Scene difference descriptions

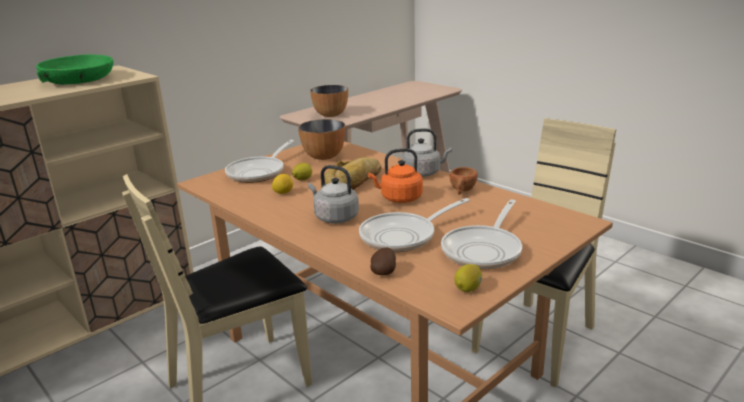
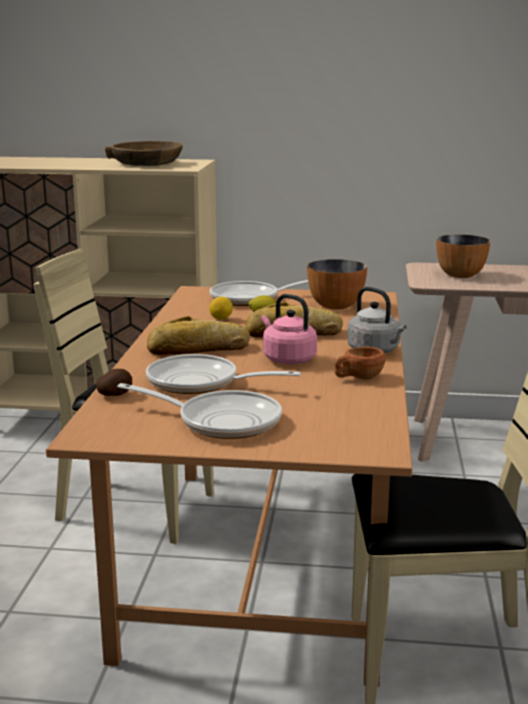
camera: 50 degrees right, 5 degrees down
green bowl [36,54,113,85] -> brown bowl [105,141,183,166]
grey kettle [308,165,359,223] -> bread [147,316,250,355]
orange kettle [368,148,423,203] -> pink kettle [261,294,317,364]
frying pan [441,200,522,269] -> frying pan turned 150 degrees counterclockwise [117,383,282,439]
lemon [454,264,482,292] -> none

## PROBLEM STATEMENT:
Your reply should hold only the records, duplicated exactly, without any image.

## OUTPUT FOR THIS TASK:
camera: 50 degrees right, 5 degrees down
green bowl [36,54,113,85] -> brown bowl [105,141,183,166]
grey kettle [308,165,359,223] -> bread [147,316,250,355]
orange kettle [368,148,423,203] -> pink kettle [261,294,317,364]
frying pan [441,200,522,269] -> frying pan turned 150 degrees counterclockwise [117,383,282,439]
lemon [454,264,482,292] -> none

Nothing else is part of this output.